▸ **SOURCE MATERIAL**
● ● ●

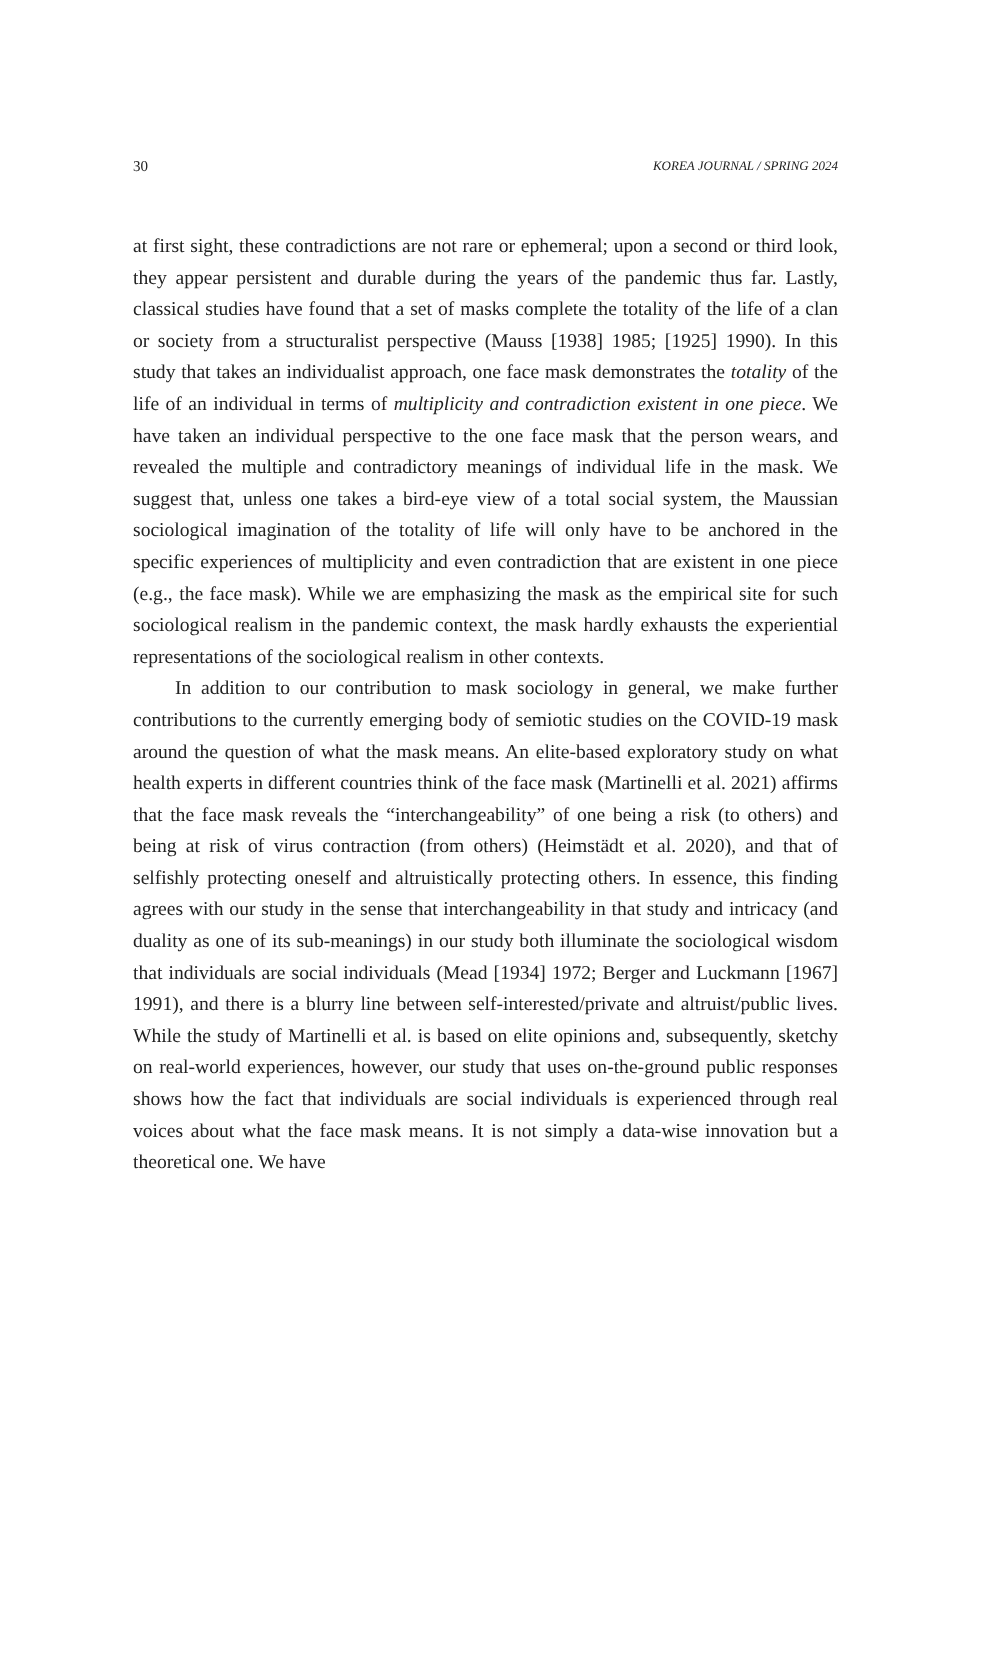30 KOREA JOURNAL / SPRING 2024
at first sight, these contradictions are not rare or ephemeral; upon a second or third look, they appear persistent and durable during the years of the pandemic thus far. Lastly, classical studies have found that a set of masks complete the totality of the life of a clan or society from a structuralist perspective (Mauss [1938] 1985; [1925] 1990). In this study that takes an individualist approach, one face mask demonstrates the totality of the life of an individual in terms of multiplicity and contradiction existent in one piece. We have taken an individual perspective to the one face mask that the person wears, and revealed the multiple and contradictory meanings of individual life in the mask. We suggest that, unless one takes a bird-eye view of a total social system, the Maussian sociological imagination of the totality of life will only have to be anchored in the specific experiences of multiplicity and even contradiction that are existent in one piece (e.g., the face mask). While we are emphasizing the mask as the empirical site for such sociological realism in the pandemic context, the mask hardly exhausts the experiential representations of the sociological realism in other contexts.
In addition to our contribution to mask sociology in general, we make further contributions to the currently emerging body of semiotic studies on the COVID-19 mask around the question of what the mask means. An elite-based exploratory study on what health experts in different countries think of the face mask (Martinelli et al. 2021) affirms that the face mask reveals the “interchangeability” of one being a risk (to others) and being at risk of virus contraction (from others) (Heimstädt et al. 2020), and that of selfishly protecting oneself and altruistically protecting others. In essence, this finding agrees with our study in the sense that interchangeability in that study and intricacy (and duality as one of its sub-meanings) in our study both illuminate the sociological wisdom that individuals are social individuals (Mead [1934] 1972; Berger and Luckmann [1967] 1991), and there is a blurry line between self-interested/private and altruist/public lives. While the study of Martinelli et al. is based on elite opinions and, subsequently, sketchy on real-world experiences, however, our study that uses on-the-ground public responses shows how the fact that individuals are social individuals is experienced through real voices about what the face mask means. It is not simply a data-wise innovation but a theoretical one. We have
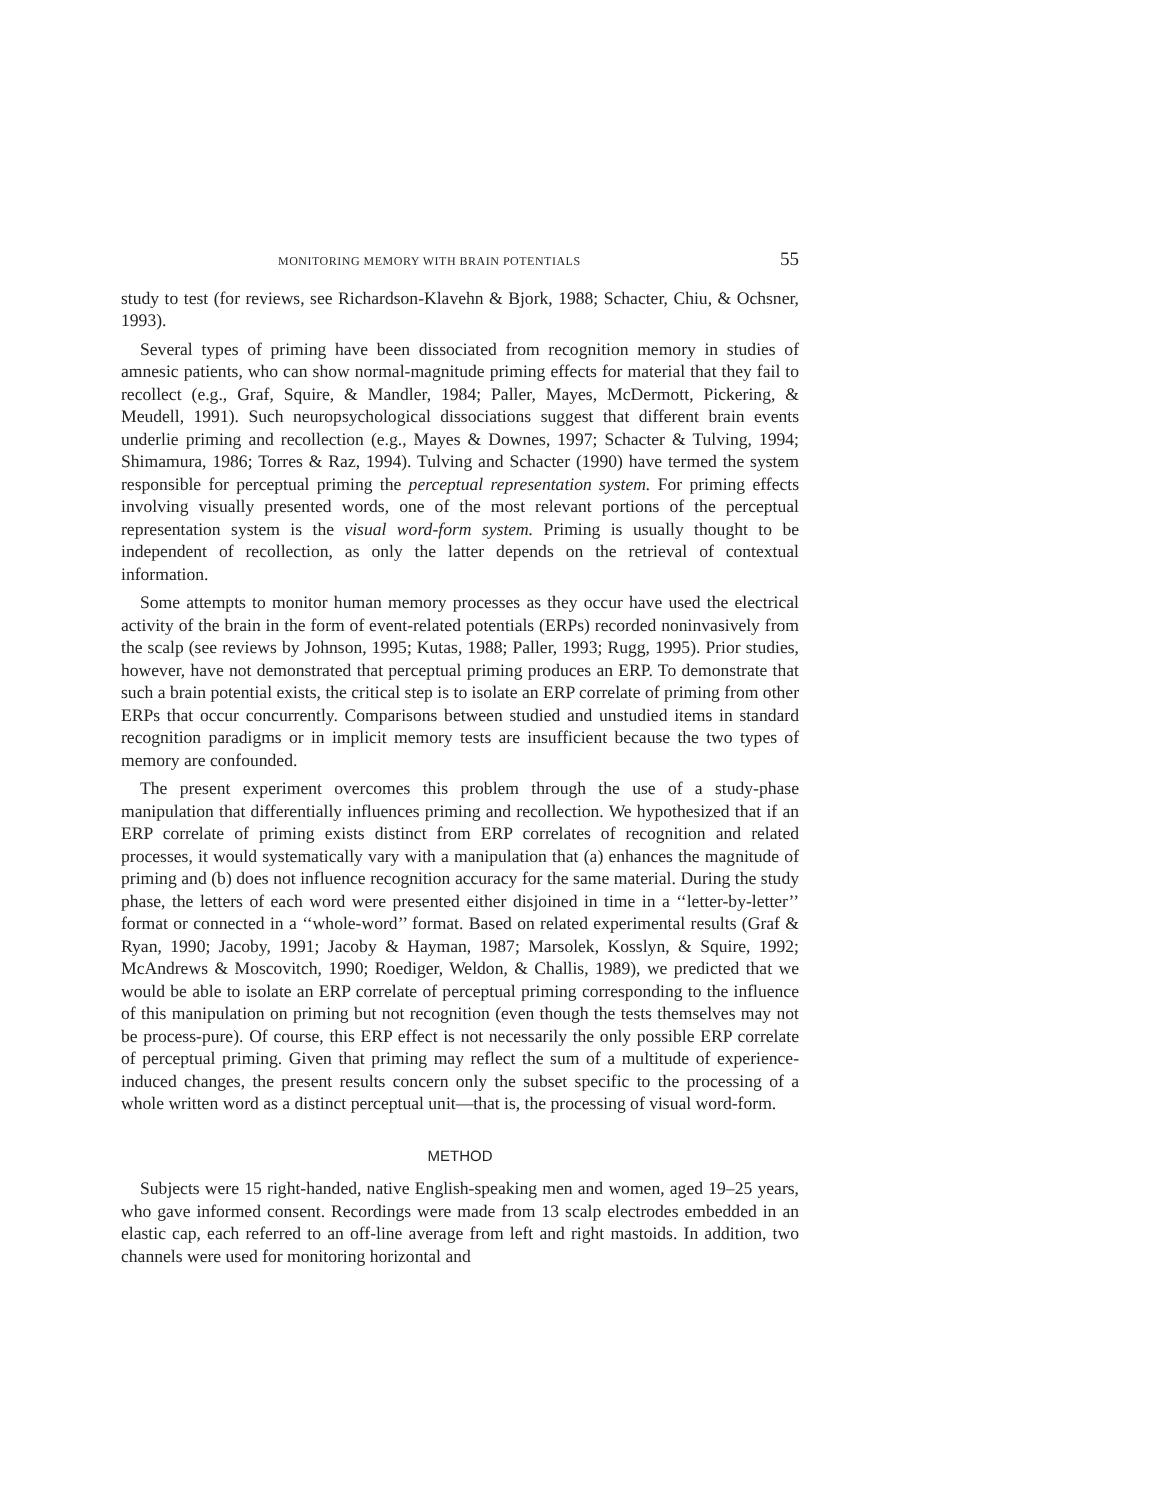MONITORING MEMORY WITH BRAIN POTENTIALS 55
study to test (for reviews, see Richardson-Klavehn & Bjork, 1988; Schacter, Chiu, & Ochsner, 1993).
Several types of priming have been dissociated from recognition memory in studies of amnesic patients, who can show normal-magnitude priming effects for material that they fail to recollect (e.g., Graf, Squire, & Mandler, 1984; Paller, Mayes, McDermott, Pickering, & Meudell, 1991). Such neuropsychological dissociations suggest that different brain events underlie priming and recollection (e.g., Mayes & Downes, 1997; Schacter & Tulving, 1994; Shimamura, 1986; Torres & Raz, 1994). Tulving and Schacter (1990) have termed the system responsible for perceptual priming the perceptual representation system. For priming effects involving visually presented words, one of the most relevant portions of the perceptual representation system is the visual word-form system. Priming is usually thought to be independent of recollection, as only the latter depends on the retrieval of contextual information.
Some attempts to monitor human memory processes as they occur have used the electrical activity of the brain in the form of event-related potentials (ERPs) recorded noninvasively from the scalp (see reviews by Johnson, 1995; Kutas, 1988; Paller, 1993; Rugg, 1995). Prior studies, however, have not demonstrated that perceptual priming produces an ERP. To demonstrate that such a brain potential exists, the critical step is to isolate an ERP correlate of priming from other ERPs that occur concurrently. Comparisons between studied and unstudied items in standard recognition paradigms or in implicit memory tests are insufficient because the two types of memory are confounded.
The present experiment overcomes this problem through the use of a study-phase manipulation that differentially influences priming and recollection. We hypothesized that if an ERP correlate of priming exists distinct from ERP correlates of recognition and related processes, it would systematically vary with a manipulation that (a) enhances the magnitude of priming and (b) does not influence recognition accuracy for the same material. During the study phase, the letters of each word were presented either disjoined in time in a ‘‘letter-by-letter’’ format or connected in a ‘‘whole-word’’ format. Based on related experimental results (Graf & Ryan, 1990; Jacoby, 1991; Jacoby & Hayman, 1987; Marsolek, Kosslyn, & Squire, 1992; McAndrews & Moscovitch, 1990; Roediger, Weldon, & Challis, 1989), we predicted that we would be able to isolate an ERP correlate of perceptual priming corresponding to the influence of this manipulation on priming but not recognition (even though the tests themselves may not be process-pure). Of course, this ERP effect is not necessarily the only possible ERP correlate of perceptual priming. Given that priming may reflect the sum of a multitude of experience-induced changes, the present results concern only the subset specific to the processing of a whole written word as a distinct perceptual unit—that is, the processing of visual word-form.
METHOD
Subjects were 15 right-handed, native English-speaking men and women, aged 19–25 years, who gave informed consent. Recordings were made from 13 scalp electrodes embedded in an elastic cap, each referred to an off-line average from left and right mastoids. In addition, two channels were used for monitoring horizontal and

● ● ●

▸ **EXERCISE**
For each entry above, write it out again exactly but leave out any picture.

▸ **TASK RESPONSE**
30 KOREA JOURNAL / SPRING 2024
at first sight, these contradictions are not rare or ephemeral; upon a second or third look, they appear persistent and durable during the years of the pandemic thus far. Lastly, classical studies have found that a set of masks complete the totality of the life of a clan or society from a structuralist perspective (Mauss [1938] 1985; [1925] 1990). In this study that takes an individualist approach, one face mask demonstrates the totality of the life of an individual in terms of multiplicity and contradiction existent in one piece. We have taken an individual perspective to the one face mask that the person wears, and revealed the multiple and contradictory meanings of individual life in the mask. We suggest that, unless one takes a bird-eye view of a total social system, the Maussian sociological imagination of the totality of life will only have to be anchored in the specific experiences of multiplicity and even contradiction that are existent in one piece (e.g., the face mask). While we are emphasizing the mask as the empirical site for such sociological realism in the pandemic context, the mask hardly exhausts the experiential representations of the sociological realism in other contexts.
In addition to our contribution to mask sociology in general, we make further contributions to the currently emerging body of semiotic studies on the COVID-19 mask around the question of what the mask means. An elite-based exploratory study on what health experts in different countries think of the face mask (Martinelli et al. 2021) affirms that the face mask reveals the “interchangeability” of one being a risk (to others) and being at risk of virus contraction (from others) (Heimstädt et al. 2020), and that of selfishly protecting oneself and altruistically protecting others. In essence, this finding agrees with our study in the sense that interchangeability in that study and intricacy (and duality as one of its sub-meanings) in our study both illuminate the sociological wisdom that individuals are social individuals (Mead [1934] 1972; Berger and Luckmann [1967] 1991), and there is a blurry line between self-interested/private and altruist/public lives. While the study of Martinelli et al. is based on elite opinions and, subsequently, sketchy on real-world experiences, however, our study that uses on-the-ground public responses shows how the fact that individuals are social individuals is experienced through real voices about what the face mask means. It is not simply a data-wise innovation but a theoretical one. We have
MONITORING MEMORY WITH BRAIN POTENTIALS 55
study to test (for reviews, see Richardson-Klavehn & Bjork, 1988; Schacter, Chiu, & Ochsner, 1993).
Several types of priming have been dissociated from recognition memory in studies of amnesic patients, who can show normal-magnitude priming effects for material that they fail to recollect (e.g., Graf, Squire, & Mandler, 1984; Paller, Mayes, McDermott, Pickering, & Meudell, 1991). Such neuropsychological dissociations suggest that different brain events underlie priming and recollection (e.g., Mayes & Downes, 1997; Schacter & Tulving, 1994; Shimamura, 1986; Torres & Raz, 1994). Tulving and Schacter (1990) have termed the system responsible for perceptual priming the perceptual representation system. For priming effects involving visually presented words, one of the most relevant portions of the perceptual representation system is the visual word-form system. Priming is usually thought to be independent of recollection, as only the latter depends on the retrieval of contextual information.
Some attempts to monitor human memory processes as they occur have used the electrical activity of the brain in the form of event-related potentials (ERPs) recorded noninvasively from the scalp (see reviews by Johnson, 1995; Kutas, 1988; Paller, 1993; Rugg, 1995). Prior studies, however, have not demonstrated that perceptual priming produces an ERP. To demonstrate that such a brain potential exists, the critical step is to isolate an ERP correlate of priming from other ERPs that occur concurrently. Comparisons between studied and unstudied items in standard recognition paradigms or in implicit memory tests are insufficient because the two types of memory are confounded.
The present experiment overcomes this problem through the use of a study-phase manipulation that differentially influences priming and recollection. We hypothesized that if an ERP correlate of priming exists distinct from ERP correlates of recognition and related processes, it would systematically vary with a manipulation that (a) enhances the magnitude of priming and (b) does not influence recognition accuracy for the same material. During the study phase, the letters of each word were presented either disjoined in time in a ‘‘letter-by-letter’’ format or connected in a ‘‘whole-word’’ format. Based on related experimental results (Graf & Ryan, 1990; Jacoby, 1991; Jacoby & Hayman, 1987; Marsolek, Kosslyn, & Squire, 1992; McAndrews & Moscovitch, 1990; Roediger, Weldon, & Challis, 1989), we predicted that we would be able to isolate an ERP correlate of perceptual priming corresponding to the influence of this manipulation on priming but not recognition (even though the tests themselves may not be process-pure). Of course, this ERP effect is not necessarily the only possible ERP correlate of perceptual priming. Given that priming may reflect the sum of a multitude of experience-induced changes, the present results concern only the subset specific to the processing of a whole written word as a distinct perceptual unit—that is, the processing of visual word-form.
METHOD
Subjects were 15 right-handed, native English-speaking men and women, aged 19–25 years, who gave informed consent. Recordings were made from 13 scalp electrodes embedded in an elastic cap, each referred to an off-line average from left and right mastoids. In addition, two channels were used for monitoring horizontal and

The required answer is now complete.